* [Task list]
1. Using the marketing passage below, decide whether each statement is true: (a) the passage compares effort to pushing on a big boulder; (b) the passage says successful marketers don't have bad days; (c) the passage says the kinetic energy keeps going after you let go of your effort. For each statement, answer yes or no and quote the words from the passage that decide it.
2. Please reproduce the part of the marketing passage below that begins with the words "Reframe And Reset: Effort" and ends with "you’re putting out.".

They’re not telling you, “You’re going to need to be tenacious. You’re going to have many down days.” I know some successful marketers that have some pretty crappy days, and I don’t mean normal everyday crappy days. The business wheels are coming off of the thing that they themselves were doing successfully has changed because the algorithm has changed. Pick an algorithm. Pick a thing.

PR Brenda | Reframe And Reset

Reframe And Reset: Effort is like pushing on a big boulder. You can put effort into moving that boulder, but you haven’t invested anything into it. And when you let go of your effort, that kinetic energy stops.

 

The formula that happens in the journey is that you put something out there. The thing is that when I got that they’re comfortable with their marketing efforts not working because they know something is going to click, it allowed me to get away from that pressure that I put on myself without realizing it. That’s going after that sale every time somebody looks at what it is that you’re putting out.

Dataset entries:
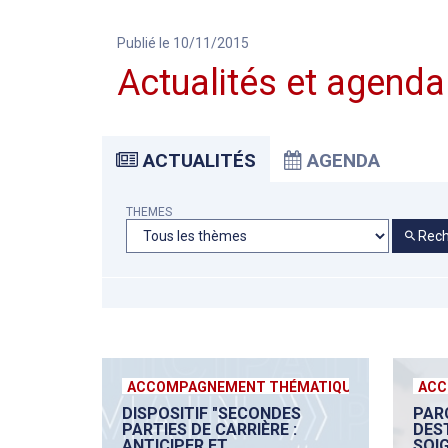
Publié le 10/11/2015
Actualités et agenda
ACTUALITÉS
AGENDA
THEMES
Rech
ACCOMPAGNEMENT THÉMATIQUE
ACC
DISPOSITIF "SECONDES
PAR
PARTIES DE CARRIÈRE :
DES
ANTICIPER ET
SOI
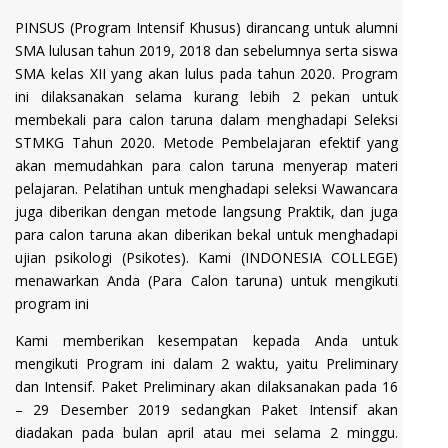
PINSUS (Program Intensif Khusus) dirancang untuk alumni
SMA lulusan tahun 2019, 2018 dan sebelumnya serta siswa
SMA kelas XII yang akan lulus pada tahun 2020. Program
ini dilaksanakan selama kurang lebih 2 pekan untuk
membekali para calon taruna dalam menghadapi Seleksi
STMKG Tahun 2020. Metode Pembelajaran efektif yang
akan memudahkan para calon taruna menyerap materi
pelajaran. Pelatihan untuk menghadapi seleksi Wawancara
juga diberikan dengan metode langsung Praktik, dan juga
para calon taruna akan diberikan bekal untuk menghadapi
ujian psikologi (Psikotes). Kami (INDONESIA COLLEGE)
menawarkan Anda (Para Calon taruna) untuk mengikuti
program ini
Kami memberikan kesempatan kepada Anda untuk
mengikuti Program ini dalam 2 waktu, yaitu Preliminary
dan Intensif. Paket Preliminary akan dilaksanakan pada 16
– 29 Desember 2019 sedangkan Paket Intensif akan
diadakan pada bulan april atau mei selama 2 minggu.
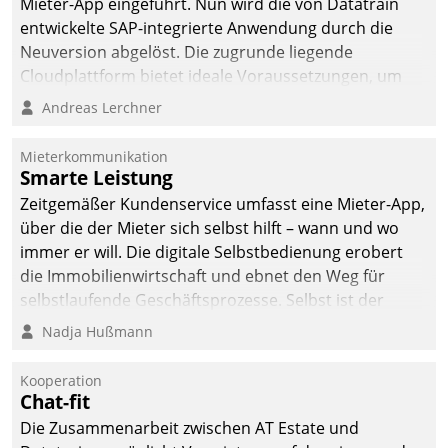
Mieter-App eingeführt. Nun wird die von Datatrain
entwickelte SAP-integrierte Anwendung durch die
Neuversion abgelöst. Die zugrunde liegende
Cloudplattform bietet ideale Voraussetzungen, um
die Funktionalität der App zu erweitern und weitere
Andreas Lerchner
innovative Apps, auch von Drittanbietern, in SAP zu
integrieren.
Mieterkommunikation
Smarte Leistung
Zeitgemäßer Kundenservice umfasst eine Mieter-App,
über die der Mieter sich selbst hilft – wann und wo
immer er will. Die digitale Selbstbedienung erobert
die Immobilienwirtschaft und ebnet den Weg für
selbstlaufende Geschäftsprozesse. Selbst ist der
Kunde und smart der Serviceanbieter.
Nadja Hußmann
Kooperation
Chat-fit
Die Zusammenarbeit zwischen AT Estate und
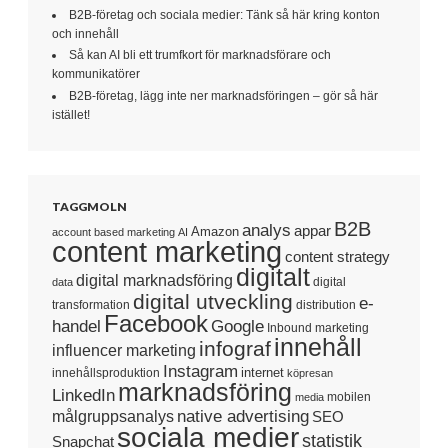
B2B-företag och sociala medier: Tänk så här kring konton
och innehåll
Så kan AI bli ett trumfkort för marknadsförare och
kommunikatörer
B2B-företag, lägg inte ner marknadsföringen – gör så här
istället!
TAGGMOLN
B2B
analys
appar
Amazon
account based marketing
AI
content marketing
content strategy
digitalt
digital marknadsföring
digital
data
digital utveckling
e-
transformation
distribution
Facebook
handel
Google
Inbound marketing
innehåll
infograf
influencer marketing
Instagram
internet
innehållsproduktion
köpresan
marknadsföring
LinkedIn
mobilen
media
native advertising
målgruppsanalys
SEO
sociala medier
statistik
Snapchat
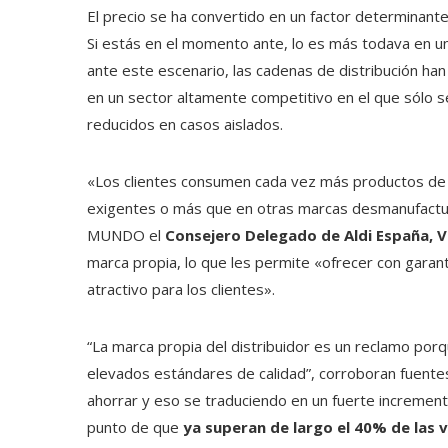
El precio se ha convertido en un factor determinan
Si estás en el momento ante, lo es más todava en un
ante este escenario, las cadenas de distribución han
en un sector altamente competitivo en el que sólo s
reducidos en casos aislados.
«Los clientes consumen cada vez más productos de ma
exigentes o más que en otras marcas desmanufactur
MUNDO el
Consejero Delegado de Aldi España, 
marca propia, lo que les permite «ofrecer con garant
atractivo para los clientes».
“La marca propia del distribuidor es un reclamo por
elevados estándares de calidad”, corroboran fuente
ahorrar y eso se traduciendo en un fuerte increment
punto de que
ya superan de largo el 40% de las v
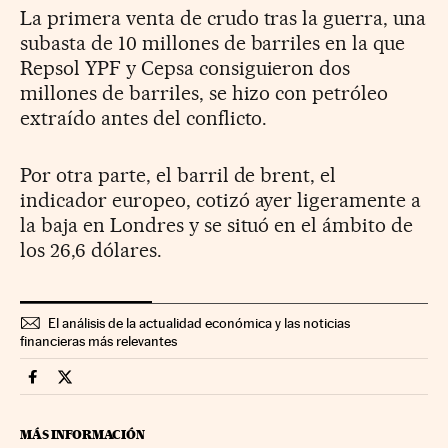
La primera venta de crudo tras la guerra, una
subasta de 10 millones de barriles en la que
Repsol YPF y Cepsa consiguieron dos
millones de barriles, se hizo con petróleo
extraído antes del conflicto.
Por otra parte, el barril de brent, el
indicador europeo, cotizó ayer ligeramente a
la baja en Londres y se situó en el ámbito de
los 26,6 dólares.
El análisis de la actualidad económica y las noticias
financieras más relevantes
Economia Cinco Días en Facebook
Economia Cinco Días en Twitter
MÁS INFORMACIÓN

...

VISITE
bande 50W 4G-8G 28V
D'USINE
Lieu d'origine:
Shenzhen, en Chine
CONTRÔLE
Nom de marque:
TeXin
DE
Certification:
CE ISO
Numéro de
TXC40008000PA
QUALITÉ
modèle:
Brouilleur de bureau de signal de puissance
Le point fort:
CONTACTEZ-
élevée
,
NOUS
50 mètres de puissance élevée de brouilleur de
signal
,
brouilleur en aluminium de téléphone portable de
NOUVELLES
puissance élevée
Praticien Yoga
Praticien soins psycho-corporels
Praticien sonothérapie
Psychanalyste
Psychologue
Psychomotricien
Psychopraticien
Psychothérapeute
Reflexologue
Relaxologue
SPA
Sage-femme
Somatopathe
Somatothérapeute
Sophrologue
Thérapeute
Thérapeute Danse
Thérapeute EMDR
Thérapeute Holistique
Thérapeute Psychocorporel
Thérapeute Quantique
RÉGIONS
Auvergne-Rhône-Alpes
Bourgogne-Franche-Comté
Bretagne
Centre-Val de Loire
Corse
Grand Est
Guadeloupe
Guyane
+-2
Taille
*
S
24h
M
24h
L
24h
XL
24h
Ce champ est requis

==

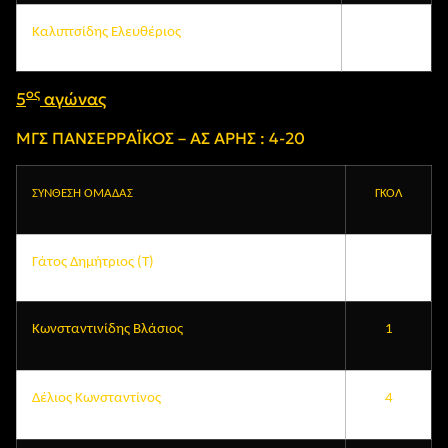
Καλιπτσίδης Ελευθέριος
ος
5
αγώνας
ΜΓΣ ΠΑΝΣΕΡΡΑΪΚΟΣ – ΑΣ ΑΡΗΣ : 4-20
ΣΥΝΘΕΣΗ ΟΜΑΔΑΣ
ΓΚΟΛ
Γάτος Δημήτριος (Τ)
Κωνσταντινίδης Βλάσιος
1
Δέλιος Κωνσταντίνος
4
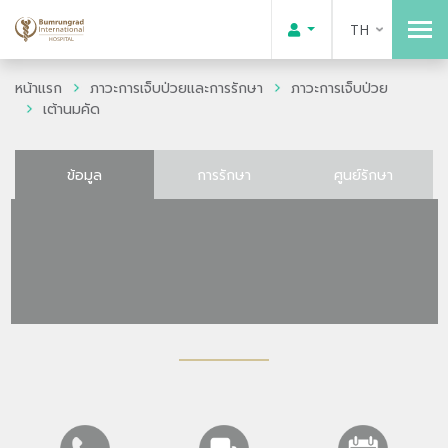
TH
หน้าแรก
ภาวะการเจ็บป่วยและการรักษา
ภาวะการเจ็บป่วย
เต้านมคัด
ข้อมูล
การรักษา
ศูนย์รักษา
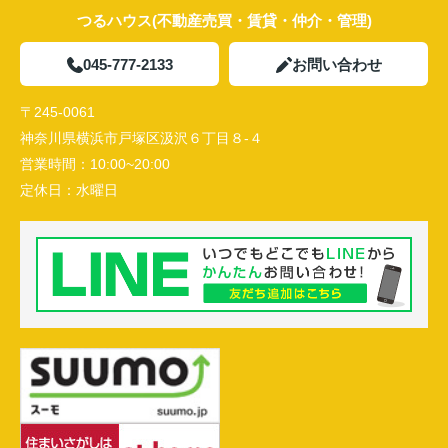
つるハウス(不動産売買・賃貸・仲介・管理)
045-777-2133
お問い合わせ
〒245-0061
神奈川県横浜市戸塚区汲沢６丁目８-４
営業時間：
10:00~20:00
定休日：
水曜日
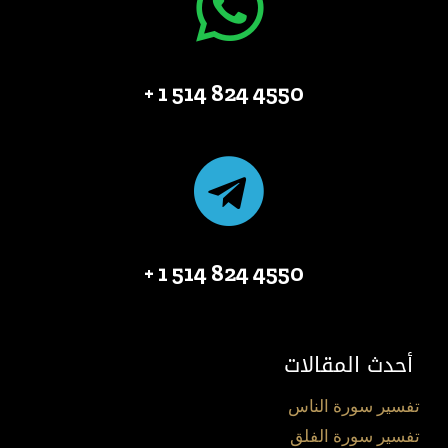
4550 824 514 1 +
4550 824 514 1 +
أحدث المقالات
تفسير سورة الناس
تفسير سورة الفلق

* [Responses for each task]
1.
(a) Yes: "Effort is like pushing on a big boulder."
(b) No: "I know some successful marketers that have some pretty crappy days"
(c) No: "And when you let go of your effort, that kinetic energy stops."

2.
Reframe And Reset: Effort is like pushing on a big boulder. You can put effort into moving that boulder, but you haven’t invested anything into it. And when you let go of your effort, that kinetic energy stops.

 

The formula that happens in the journey is that you put something out there. The thing is that when I got that they’re comfortable with their marketing efforts not working because they know something is going to click, it allowed me to get away from that pressure that I put on myself without realizing it. That’s going after that sale every time somebody looks at what it is that you’re putting out.